- Type: Community park
- Location: 5801 Henderson Blvd SE, Tumwater, Washington
- Coordinates: 46°59′47″N 122°53′06″W﻿ / ﻿46.99639°N 122.88500°W
- Area: 85 acres (34 ha)
- Owner: City of Tumwater
- Status: Open
- Camp sites: None
- Hiking trails: 1.5 miles (2.4 km)
- Paths: Paved, rock
- Terrain: Flat
- Habitats: Meadows, riparian
- Water: Deschutes River
- Plants: Deciduous forest, conifers
- Parking: Parking lot, bicycle racks
- Facilities: Restrooms
- Website: City of Tumwater Parks and Trails

= Pioneer Park (Washington) =

Park in Tumwater, Washington

Pioneer Park is a community park located in Tumwater, Washington, on the Deschutes River.

==History==
Due to age, deterioration, and no longer meeting safety standards, structures in the park's main playground area were removed in 2025.

==Geography==
Pioneer Park is located in Tumwater, Washington off Henderson Boulevard. The Deschutes River provides the site's western and southern borders.

==Amenities and features==
The park is approximately 85 acre and is equipped for a variety of court and field sports; visitors can also access the Deschutes River. (Note: The Deschutes River, originally given the name, "Riviere des Chutes" by French fur traders, is translated as "River of the Falls".) The park's terrain is flat and contains a wheelchair accessible, partially paved loop trail covering 1.5 mi.

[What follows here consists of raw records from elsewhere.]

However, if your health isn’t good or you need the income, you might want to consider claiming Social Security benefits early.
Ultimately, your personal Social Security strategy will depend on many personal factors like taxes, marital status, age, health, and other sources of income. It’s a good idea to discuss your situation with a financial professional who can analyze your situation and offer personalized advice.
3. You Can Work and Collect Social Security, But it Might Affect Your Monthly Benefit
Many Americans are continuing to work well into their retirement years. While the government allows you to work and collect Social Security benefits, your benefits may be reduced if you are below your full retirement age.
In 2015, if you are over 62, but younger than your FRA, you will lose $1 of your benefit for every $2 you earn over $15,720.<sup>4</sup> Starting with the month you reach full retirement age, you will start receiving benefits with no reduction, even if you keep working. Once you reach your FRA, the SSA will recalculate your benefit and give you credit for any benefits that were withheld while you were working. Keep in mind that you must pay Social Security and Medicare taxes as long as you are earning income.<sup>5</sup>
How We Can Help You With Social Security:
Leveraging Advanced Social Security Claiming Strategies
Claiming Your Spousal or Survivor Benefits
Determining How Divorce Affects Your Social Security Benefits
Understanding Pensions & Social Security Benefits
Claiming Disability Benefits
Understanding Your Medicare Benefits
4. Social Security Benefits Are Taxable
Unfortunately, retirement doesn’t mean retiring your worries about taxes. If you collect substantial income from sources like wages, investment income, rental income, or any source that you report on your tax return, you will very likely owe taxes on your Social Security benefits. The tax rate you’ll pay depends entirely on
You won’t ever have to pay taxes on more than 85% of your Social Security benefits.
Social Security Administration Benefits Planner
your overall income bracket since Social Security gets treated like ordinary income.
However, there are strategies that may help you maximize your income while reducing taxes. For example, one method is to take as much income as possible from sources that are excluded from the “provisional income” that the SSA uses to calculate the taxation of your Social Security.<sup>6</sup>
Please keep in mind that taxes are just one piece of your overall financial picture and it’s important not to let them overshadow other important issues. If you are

There is a main playground area, a separate playground featuring a swing set and monkey bars, and several picnic locations.

The park is separated by a large parking lot; most trails are located in the southern parcel and athletic fields are to the north.

==Sports and events==
Pioneer Park is used as a primary viewing location from which to watch firework displays during the city of Tumwater's July 4th celebrations.

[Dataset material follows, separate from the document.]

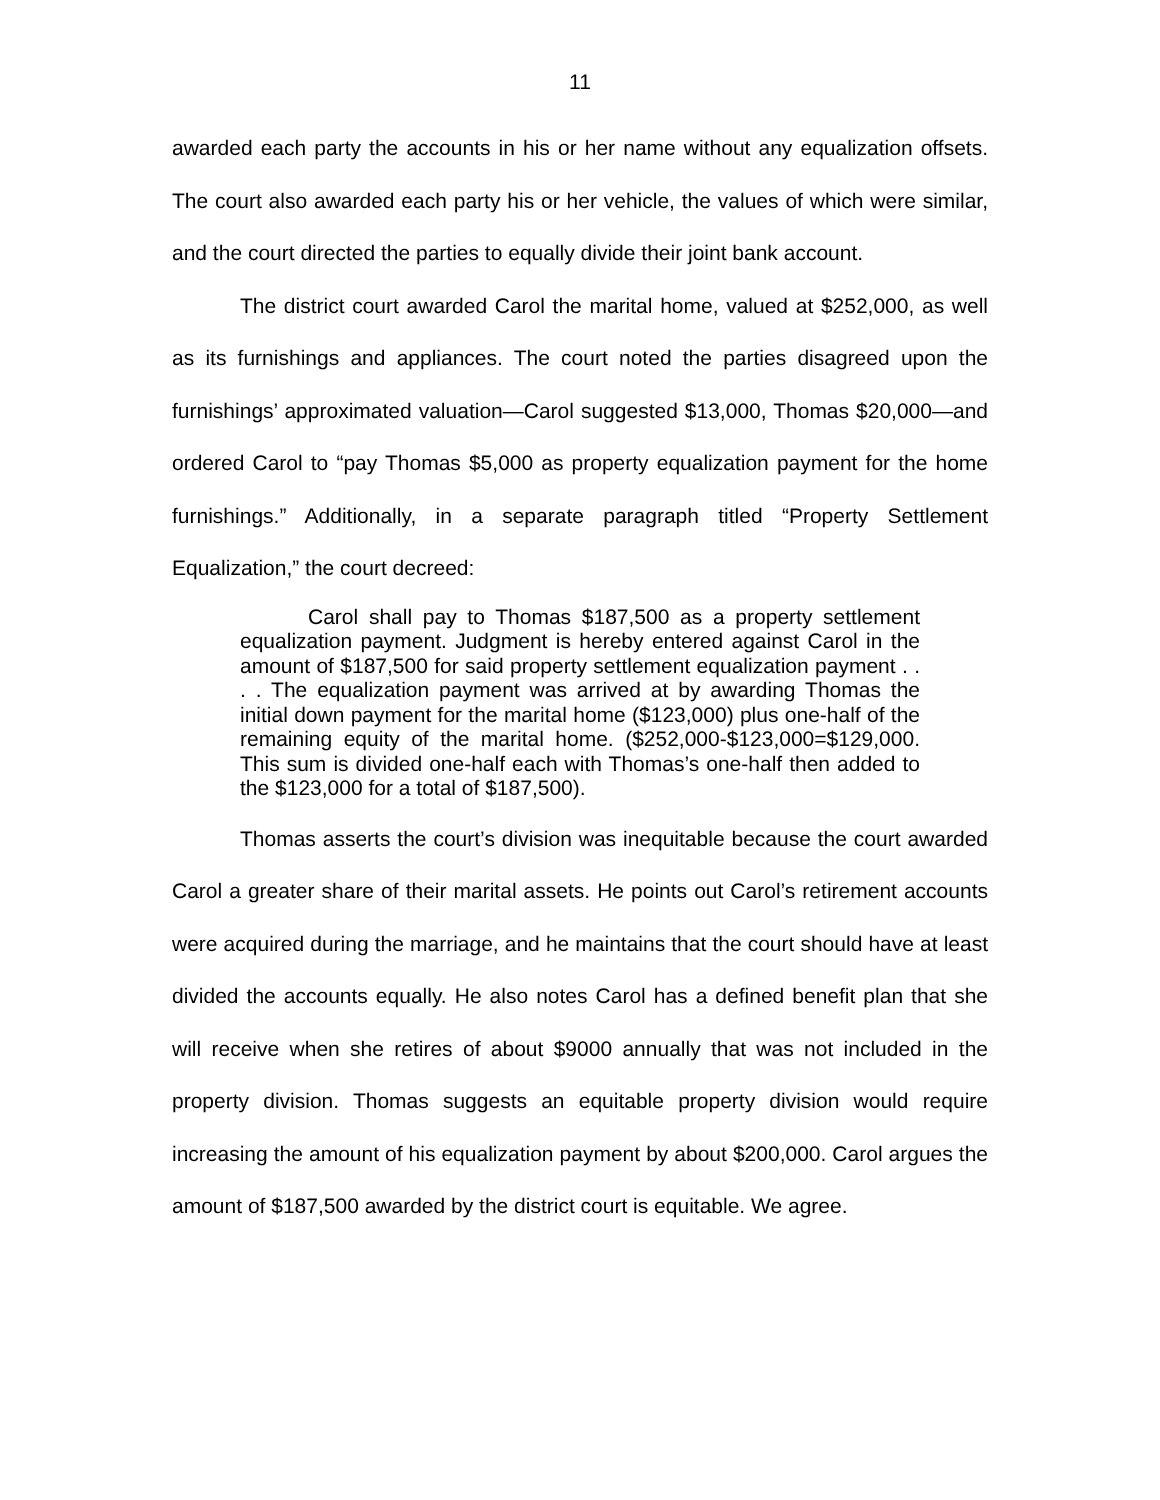11
awarded each party the accounts in his or her name without any equalization offsets. The court also awarded each party his or her vehicle, the values of which were similar, and the court directed the parties to equally divide their joint bank account.
The district court awarded Carol the marital home, valued at $252,000, as well as its furnishings and appliances. The court noted the parties disagreed upon the furnishings’ approximated valuation—Carol suggested $13,000, Thomas $20,000—and ordered Carol to “pay Thomas $5,000 as property equalization payment for the home furnishings.” Additionally, in a separate paragraph titled “Property Settlement Equalization,” the court decreed:
Carol shall pay to Thomas $187,500 as a property settlement equalization payment. Judgment is hereby entered against Carol in the amount of $187,500 for said property settlement equalization payment . . . . The equalization payment was arrived at by awarding Thomas the initial down payment for the marital home ($123,000) plus one-half of the remaining equity of the marital home. ($252,000-$123,000=$129,000. This sum is divided one-half each with Thomas’s one-half then added to the $123,000 for a total of $187,500).
Thomas asserts the court’s division was inequitable because the court awarded Carol a greater share of their marital assets. He points out Carol’s retirement accounts were acquired during the marriage, and he maintains that the court should have at least divided the accounts equally. He also notes Carol has a defined benefit plan that she will receive when she retires of about $9000 annually that was not included in the property division. Thomas suggests an equitable property division would require increasing the amount of his equalization payment by about $200,000. Carol argues the amount of $187,500 awarded by the district court is equitable. We agree.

==Environment and ecology==
The grounds near the Deschutes River are considered a riparian habitat and contains a meadow and a deciduous forest interspersed with conifers. After a fish ladder was removed near Tumwater Falls in 1954, salmon had begun to respawn in the river.

The meadow area and shoreline of the river were replanted with native shrubs and trees around 2007. The efforts were undertaken to provide shade to the river, leading to an improved salmon habitat.

In 2021, the city of Tumwater, in partnership with the Washington Department of Ecology (WADOE), agreed to spend $450,000 to redesign and stabilize the park's shoreline, which contributes sediment into the Deschutes River, harming coho salmon. The first phase of the project included the planting of native vegetation and "riparian trees". A tree survey followed the next year, which included an inventory, evaluation, and recommendation report on existing trees near the river; a study to assess the project's affects on 27 species of wildlife was also undertaken. A second part of the partnership effort includes stabilization of the river's shoreline and is expected to be completed in 2027.